Just removing the latency alone is reason enough to get SSD, not to mention that the OCZ Vertex's consistently pipe over 200 Mb/s sustained transfer rates in read and 100 Mb/s in writing. Standard HDD is lucky if it can sustain an average of 70Mb/s across the entire disk from outside to inside tracks. Additionlly that HDD can only see that performance during linear writes and reads and this is rarely the case during normal operations. During general operation the drive will be doing random read and writing across the drive. And I have seen with my own eyes HDD's drop into the 5mb/s of thouroughput when it is reading from a drive in very random patterns. An SSD will not lose performance just because of Random operations. It will easly smoak any convention spinning disk in Random IO.
Any of you who called me a fanboy or overly excited about SSD's obviously do not know what you are talking about, or you have not tried the new generation of SSD's from OCZ. Yes I am excited, but I am a Technology professional. You have to prove your technology before I jump on board.
As I said in an earlier post. HANDS DOWN SSD! Especially if you are considering a RAM upgrade over an SSD purchase. You will simply realize performance gains in your system that you have never seen before.

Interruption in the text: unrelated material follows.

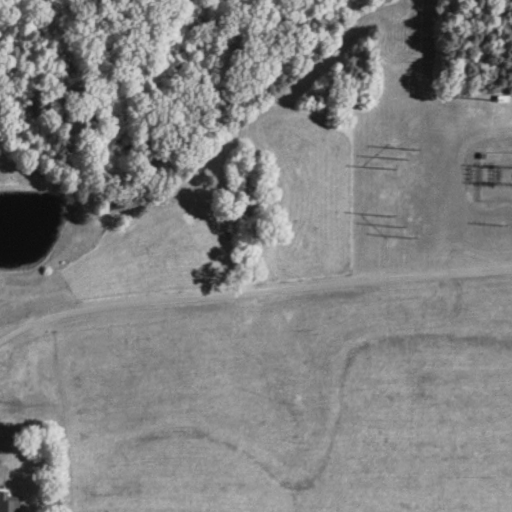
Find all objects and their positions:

As a challenge, for those of you with a spinning disk, I want you restart your computer and try to open a program just as soon as you see your desktop appear. Do not waint for the hour glass to go away, I want you to execute that program as fast as you can get your cursor over it and double-click. You have to wait for a decent amount of time before you see it come to life don't you? With my SSD I can run applications just as soon as I can click them when the desktop appears.
HDD's are the last bottlenecks in computers today. The rate of growth for CPU's, GPU's, RAM, and Motherboards have far outstriped the technological growth of HDD's. Now for the first time we are seeing significant advances in drive technology since HDD's were introduced. The differences experienced in the old days when hard drives replaced floppy drives is back again with SSD's replacing HDD's. Now don't get me wrong, the SSD does not fully replace the HDD in the storage department. You can easily get a Terabyte of HDD storage for under $150, but if you are wanting to improve performance, then SSD is your friend. The optimum configuration is, SSD for system and gaming, and HDD for your video, music, pictures, and long term storage.
For those of you who say its not worth the money, I can respect that. Many people will not buy until SSD hits a certain $/GB ratio, But don't say that in context with advocating a RAM upgrade, and especially if you are after performance.
If RAM is your next Upgrade just get yourself an OCZ Vertex instead. You will not be disappointed!